The meeting with Swissgrid gave us a great opportunity to understand how they manage active voltage control in their network. Swissgrid's power system has no, or a very small amount of non-synchronous generation, the biggest difference from our system. We also learned that Swissgrid established a fixed price that is paid to the DSO at the interface between the two systems. They also implement a penalty charge to any DSO which operates outside the defined reactive envelope.

Meeting Axpo Power AG was equally beneficial. The DSO is responsible for dispatching reactive power from the Distribution Energy Resources (DER) in order to meet the envelope at the interface between distribution and transmission. They showed us how their power plants meet the requirements for active voltage control. Of particular interest for us was a control algorithm, their equivalent of the Power Potential DERM system, which they are developing in-house. The control algorithm does not account for post-fault dynamic control, however--a fundamental difference from the Power Potential project.

Both visits provided useful learning we can implement into our project. 

Distributed Energy Resources (DER) 1-2-1s

Power Potential has been meeting with interested parties across different technology types and business models including; renewable generation, battery storage, diesel, combined heat and power plants, asset owners and demand side aggregators. The sessions have helped us understand more about the capability of individual projects, provide further guidance on the technical and commercial arrangements for the project, and seek input to ensure the route to market, created by Power Potential, is accessible for a range of technologies.

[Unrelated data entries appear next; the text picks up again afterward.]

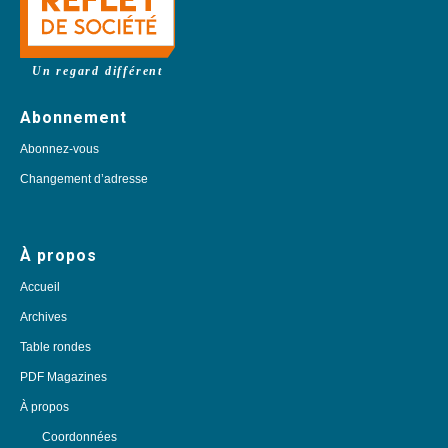
Un regard différent
Abonnement
Abonnez-vous
Changement d’adresse
À propos
Accueil
Archives
Table rondes
PDF Magazines
À propos
Coordonnées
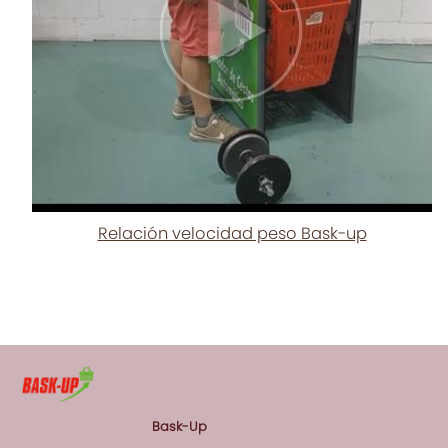
Relación velocidad peso Bask-up
Bask-Up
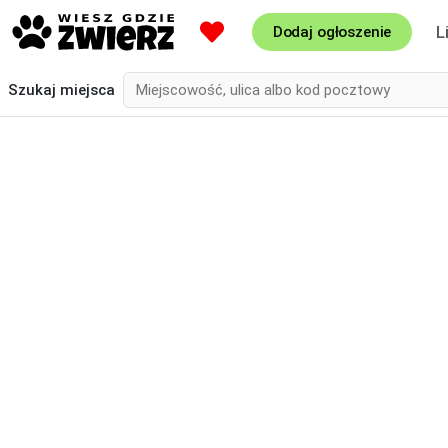
L
Dodaj ogłoszenie
Szukaj
miejsca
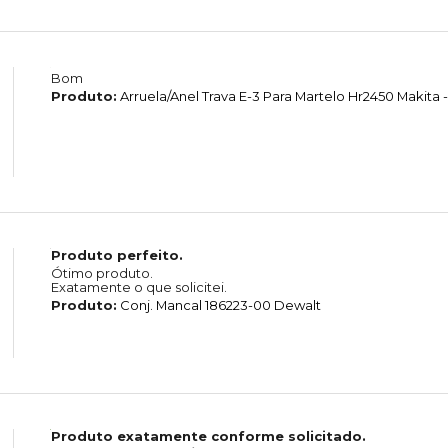
Bom
Produto:
Arruela/Anel Trava E-3 Para Martelo Hr2450 Makita -
Produto perfeito.
Ótimo produto.
Exatamente o que solicitei.
Produto:
Conj. Mancal 186223-00 Dewalt
Produto exatamente conforme solicitado.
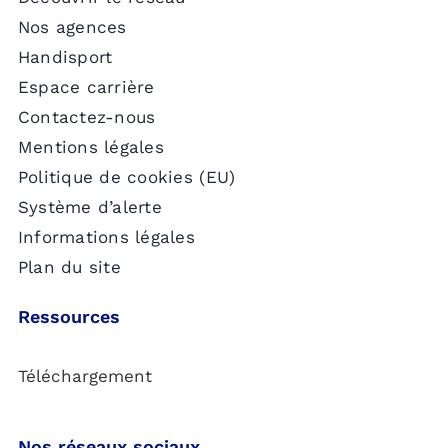
Nos agences
Handisport
Espace carrière
Contactez-nous
Mentions légales
Politique de cookies (EU)
Système d’alerte
Informations légales
Plan du site
Ressources
Téléchargement
Nos réseaux sociaux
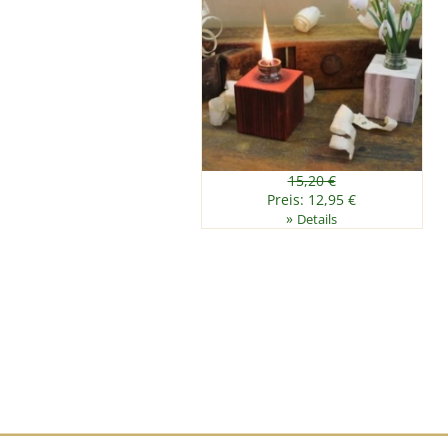
15,20 €
Preis: 12,95 €
»
Details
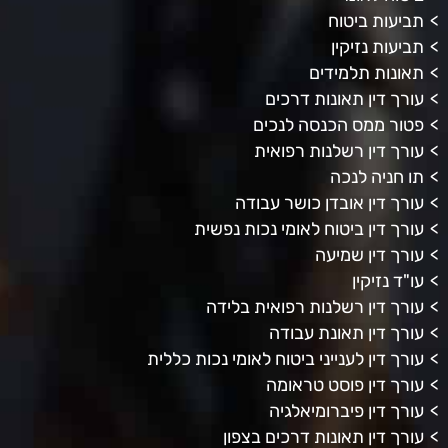
תביעות ביטוח
תביעות נזיקין
תאונות תלמידים
עורך דין תאונות דרכים
פטור ממס הכנסה לנכים
עורך דין רשלנות רפואית
תו חניה לנכה
עורך דין אובדן כושר עבודה
עורך דין ביטוח לאומי נכות נפשית
עורך דין שמיעה
עו"ד נזיקין
עורך דין רשלנות רפואית בלידה
עורך דין תאונת עבודה
עורך דין לענייני ביטוח לאומי נכות כללית
עורך דין פוסט טראומה
עורך דין פיברומיאלגיה
עורך דין תאונות דרכים בצפון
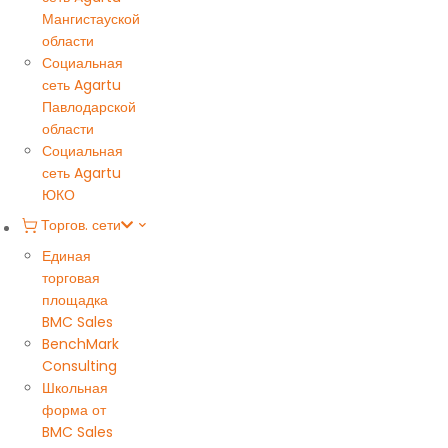
Мангистауской
области
Социальная
сеть Agartu
Павлодарской
области
Социальная
сеть Agartu
ЮКО
Торгов. сети
Единая
торговая
площадка
BMC Sales
BenchMark
Consulting
Школьная
форма от
BMC Sales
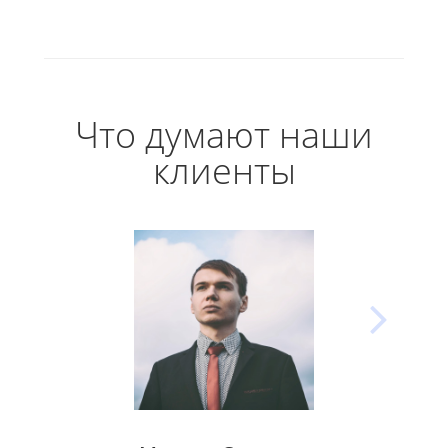
Что думают наши
клиенты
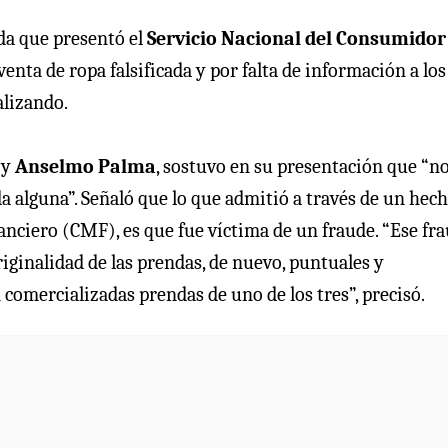
da que presentó el
Servicio Nacional del Consumidor
venta de ropa falsificada y por falta de información a los
alizando.
y
Anselmo Palma
, sostuvo en su presentación que “no
da alguna”. Señaló que lo que admitió a través de un hec
nciero (CMF), es que fue víctima de un fraude. “Ese fra
iginalidad de las prendas, de nuevo, puntuales y
n comercializadas prendas de uno de los tres”, precisó.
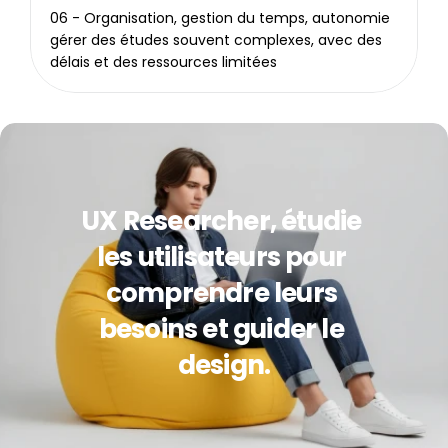
06 - Organisation, gestion du temps, autonomie 
gérer des études souvent complexes, avec des 
délais et des ressources limitées
UX Researcher, étudie 
les utilisateurs pour 
comprendre leurs 
besoins et guider le 
design.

Common themes we have identified:

  • The ease of forecasting accurately the volume that would be available, particularly for active power (MW) - depending on technology type, there were different preferences on how close to real-time availability should be declared.
  • Metering requirements for verification of service delivery - it's important to ensure metering costs aren't prohibitive to participation.
  • Interaction with other services or agreements - it's necessary to consider the impact of participation in Power Potential on existing Balancing Services contracts and PPAs.
  • The distinction between availability instructions and arming instructions for reactive power (Mvars) - depending on technology type and fuel source/cost, there were different views on whether availability instructions should lead to assets being armed, or whether this should occur at a later stage in the dispatch process. 

Thank you to those who took part in our sessions. We hope you found them as useful as we have. We welcome any follow-up session to continue the discussions. Alternatively, if you would like to arrange a similar discussion for your organisation or project, you can contact the Power Potential team.

Related documents

Technical solution

In order to enable Distributed Energy Resources (DERs) to provide new services to the electricity transmission system, a management platform is currently being developed that will facilitate the communication between DERs connected to UK Power Networks and National Grid.